Required action:
Check each line below for "Quartz" and say how many have it, with no other words.

Study material:
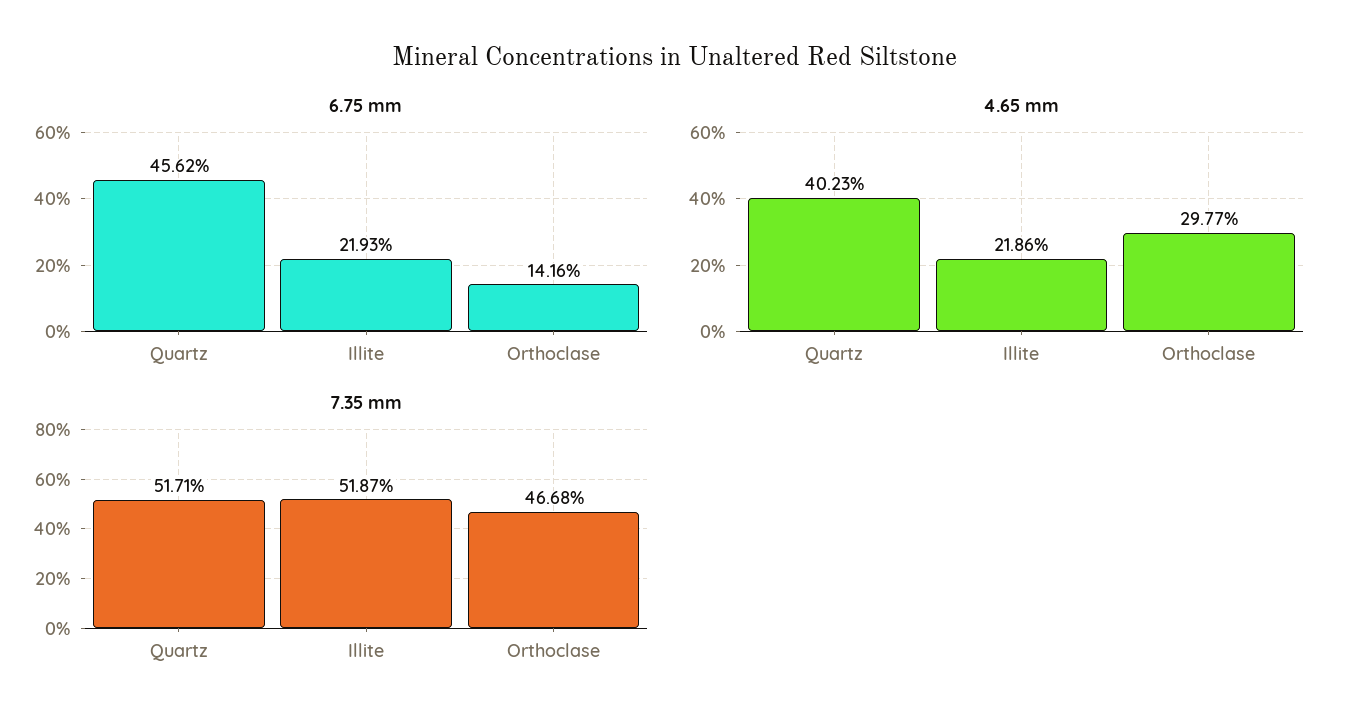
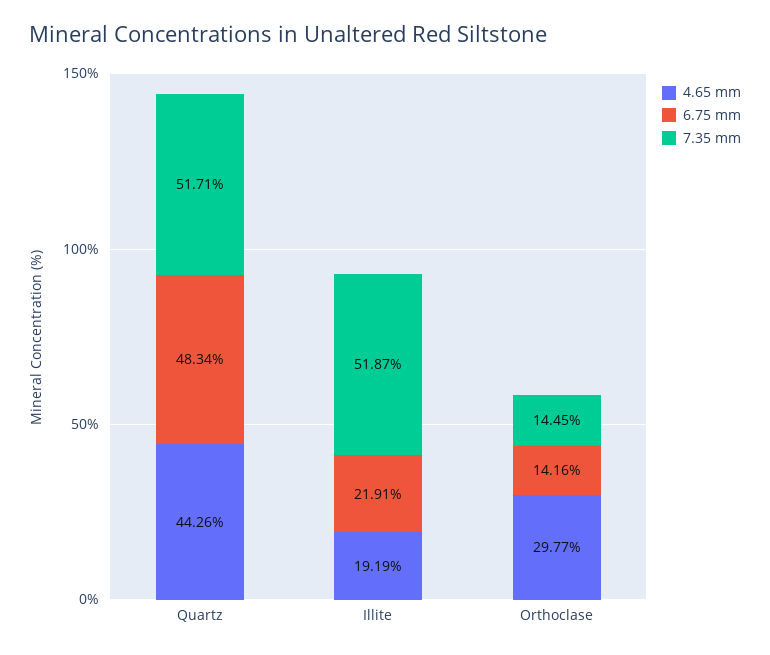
  {
    "6.75 mm": {
-     "Quartz": 45.62,
+     "Quartz": 48.34,
-     "Illite": 21.93,
+     "Illite": 21.91,
      "Orthoclase": 14.16
    },
    "4.65 mm": {
-     "Quartz": 40.23,
+     "Quartz": 44.26,
-     "Illite": 21.86,
+     "Illite": 19.19,
      "Orthoclase": 29.77
    },
    "7.35 mm": {
      "Quartz": 51.71,
      "Illite": 51.87,
-     "Orthoclase": 46.68
+     "Orthoclase": 14.45
    }
  }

Task response:
5